Not sure what complexities/latencies/limitations you are talking about.
Anyway, when I cooked up a quick hack (don't really want to build OOo
myself, so all I did was:
1) find what libraries are listed in pagein-writer + pagein-common and
   not in ldd ./soffice.bin
2) added one selected library from ldd ./soffice.bin to that list
3) created a dummy shared library that does nothing but links against
   those extra 18 shared libraries
4) copied soffice.bin to swriter.bin, prelink -u swriter.bin, binary
   edited it to replace the name of the selected library in 2) with
   the name of my dummy shared library
5) prelinked swriter.bin

Now I save almost a second user time against unprelinked soffice.bin
(in both cases a warm start):

LD_DEBUG=statistics oowriterx
      4807:
      4807:     runtime linker statistics:
      4807:       total startup time in dynamic loader: 24917654 clock cycles
      4807:                 time needed for relocation: 6995827 clock cycles (28.0%)

## INFORMATION SHOWN
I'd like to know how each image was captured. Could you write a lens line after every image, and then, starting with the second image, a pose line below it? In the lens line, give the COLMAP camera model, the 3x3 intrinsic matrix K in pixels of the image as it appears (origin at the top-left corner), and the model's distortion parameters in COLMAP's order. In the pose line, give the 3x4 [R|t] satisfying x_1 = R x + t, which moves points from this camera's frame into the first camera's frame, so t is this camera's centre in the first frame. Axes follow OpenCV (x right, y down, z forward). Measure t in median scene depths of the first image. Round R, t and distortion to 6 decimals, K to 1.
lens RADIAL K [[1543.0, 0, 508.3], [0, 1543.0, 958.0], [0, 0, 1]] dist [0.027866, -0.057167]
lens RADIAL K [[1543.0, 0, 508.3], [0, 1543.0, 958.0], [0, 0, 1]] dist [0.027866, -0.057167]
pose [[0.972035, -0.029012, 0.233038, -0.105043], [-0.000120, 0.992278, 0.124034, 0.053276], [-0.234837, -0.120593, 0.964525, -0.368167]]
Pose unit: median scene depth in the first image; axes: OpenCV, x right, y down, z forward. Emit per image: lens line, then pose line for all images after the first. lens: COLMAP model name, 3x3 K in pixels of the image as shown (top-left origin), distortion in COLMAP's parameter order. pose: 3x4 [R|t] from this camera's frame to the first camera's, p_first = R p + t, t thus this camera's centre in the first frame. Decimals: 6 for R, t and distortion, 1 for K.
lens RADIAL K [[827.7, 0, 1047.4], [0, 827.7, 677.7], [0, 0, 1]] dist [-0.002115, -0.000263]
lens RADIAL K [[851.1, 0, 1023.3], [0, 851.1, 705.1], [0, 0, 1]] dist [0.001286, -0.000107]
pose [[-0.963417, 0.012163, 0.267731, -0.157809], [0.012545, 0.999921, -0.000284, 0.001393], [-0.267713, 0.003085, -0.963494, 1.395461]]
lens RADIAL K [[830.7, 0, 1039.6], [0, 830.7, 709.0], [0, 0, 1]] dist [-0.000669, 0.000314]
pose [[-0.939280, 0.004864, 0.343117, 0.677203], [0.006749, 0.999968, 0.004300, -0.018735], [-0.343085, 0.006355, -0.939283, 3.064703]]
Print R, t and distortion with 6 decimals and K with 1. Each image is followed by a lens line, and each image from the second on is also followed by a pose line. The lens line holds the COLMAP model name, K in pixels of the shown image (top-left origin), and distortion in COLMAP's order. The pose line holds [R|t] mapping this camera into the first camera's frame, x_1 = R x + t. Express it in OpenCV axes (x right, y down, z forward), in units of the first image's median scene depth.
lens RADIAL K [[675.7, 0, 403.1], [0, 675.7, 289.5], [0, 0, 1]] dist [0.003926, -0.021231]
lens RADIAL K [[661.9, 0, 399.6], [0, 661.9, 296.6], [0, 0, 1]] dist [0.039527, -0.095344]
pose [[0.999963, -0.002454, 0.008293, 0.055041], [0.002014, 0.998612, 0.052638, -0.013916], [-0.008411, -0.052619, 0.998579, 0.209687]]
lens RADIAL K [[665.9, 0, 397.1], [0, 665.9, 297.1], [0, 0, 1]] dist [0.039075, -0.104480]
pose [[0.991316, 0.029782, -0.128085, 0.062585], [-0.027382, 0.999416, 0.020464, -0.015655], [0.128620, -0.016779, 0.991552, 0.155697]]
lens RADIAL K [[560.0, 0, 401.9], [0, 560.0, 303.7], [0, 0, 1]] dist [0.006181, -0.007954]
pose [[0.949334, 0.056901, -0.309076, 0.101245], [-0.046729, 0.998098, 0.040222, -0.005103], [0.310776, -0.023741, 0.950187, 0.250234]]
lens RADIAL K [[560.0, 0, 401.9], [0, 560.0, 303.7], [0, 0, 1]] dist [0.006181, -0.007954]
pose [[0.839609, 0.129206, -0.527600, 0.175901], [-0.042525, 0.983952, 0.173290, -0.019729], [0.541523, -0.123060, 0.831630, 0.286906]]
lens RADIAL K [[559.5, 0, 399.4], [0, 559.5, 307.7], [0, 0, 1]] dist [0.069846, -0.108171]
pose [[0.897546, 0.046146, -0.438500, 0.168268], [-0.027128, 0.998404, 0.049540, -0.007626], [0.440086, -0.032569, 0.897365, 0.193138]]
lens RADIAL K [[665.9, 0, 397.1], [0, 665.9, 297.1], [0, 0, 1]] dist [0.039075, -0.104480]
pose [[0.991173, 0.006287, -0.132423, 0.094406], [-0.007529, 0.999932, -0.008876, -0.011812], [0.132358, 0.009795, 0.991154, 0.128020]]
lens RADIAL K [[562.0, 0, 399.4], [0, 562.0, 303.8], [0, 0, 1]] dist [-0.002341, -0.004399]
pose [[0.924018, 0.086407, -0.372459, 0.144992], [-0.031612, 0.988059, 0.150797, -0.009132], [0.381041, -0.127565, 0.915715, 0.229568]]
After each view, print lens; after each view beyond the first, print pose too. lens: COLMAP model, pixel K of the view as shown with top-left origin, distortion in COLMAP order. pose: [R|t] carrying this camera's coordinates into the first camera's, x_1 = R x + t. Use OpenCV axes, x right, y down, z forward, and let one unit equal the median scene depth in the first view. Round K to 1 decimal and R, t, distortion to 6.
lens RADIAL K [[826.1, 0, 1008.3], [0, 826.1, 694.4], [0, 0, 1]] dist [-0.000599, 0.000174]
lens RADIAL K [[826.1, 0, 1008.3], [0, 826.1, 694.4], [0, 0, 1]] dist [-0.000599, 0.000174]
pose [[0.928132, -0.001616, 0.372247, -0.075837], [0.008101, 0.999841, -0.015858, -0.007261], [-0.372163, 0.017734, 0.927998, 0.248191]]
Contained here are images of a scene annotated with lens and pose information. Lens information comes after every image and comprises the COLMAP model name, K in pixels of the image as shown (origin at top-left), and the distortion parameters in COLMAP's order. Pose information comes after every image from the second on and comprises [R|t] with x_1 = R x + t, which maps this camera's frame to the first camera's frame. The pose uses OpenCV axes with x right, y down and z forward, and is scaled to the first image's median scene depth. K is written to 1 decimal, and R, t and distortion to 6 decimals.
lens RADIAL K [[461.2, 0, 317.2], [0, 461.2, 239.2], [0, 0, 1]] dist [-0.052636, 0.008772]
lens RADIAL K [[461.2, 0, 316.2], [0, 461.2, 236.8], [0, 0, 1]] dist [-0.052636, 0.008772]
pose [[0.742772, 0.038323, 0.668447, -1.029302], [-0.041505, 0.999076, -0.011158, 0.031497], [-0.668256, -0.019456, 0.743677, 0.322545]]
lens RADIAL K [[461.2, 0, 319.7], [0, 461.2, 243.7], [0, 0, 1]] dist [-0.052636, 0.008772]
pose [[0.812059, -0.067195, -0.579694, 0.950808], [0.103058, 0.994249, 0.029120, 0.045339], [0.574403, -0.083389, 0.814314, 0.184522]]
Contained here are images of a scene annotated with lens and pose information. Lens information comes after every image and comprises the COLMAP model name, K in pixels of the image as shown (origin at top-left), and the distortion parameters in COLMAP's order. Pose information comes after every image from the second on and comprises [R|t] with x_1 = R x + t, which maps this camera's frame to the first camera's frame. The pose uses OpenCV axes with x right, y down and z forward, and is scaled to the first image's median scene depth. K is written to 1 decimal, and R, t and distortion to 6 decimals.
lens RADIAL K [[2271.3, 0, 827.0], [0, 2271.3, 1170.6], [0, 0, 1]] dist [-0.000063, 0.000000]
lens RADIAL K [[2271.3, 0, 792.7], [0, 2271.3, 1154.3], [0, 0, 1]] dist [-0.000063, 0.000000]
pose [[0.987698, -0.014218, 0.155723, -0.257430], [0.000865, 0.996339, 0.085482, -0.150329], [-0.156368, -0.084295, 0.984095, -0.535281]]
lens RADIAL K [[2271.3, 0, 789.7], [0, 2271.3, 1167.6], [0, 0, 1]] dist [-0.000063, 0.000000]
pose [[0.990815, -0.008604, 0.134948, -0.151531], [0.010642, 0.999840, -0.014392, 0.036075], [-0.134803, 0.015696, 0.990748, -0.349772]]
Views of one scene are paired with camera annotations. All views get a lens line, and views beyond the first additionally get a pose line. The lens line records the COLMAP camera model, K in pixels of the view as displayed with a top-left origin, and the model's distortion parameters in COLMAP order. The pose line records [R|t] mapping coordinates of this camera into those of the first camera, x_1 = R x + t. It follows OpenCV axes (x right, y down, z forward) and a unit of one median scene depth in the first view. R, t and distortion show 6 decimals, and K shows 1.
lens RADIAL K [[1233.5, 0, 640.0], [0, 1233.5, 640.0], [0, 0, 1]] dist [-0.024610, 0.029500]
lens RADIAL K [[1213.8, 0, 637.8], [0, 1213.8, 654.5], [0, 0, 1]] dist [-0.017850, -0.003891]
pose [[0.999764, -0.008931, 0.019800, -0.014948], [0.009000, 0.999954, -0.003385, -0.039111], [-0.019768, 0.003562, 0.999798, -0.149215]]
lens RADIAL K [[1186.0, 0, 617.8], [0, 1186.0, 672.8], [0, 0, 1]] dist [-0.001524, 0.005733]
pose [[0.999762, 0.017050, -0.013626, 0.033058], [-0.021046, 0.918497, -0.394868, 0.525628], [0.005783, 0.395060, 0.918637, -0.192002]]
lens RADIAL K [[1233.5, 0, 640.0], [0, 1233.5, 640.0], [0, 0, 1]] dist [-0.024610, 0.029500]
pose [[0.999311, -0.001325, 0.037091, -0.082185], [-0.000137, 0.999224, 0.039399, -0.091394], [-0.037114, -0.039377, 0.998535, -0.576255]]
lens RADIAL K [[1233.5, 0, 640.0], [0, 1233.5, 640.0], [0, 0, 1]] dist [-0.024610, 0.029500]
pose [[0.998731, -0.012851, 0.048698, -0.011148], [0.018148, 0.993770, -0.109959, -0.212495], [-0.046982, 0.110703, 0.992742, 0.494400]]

## TASK ITEM
Copy out the full text about prelinking swriter.bin word for word, with its line breaks, indentation and punctuation unchanged.

## RESPONSE
Not sure what complexities/latencies/limitations you are talking about.
Anyway, when I cooked up a quick hack (don't really want to build OOo
myself, so all I did was:
1) find what libraries are listed in pagein-writer + pagein-common and
   not in ldd ./soffice.bin
2) added one selected library from ldd ./soffice.bin to that list
3) created a dummy shared library that does nothing but links against
   those extra 18 shared libraries
4) copied soffice.bin to swriter.bin, prelink -u swriter.bin, binary
   edited it to replace the name of the selected library in 2) with
   the name of my dummy shared library
5) prelinked swriter.bin

Now I save almost a second user time against unprelinked soffice.bin
(in both cases a warm start):

LD_DEBUG=statistics oowriterx
      4807:
      4807:     runtime linker statistics:
      4807:       total startup time in dynamic loader: 24917654 clock cycles
      4807:                 time needed for relocation: 6995827 clock cycles (28.0%)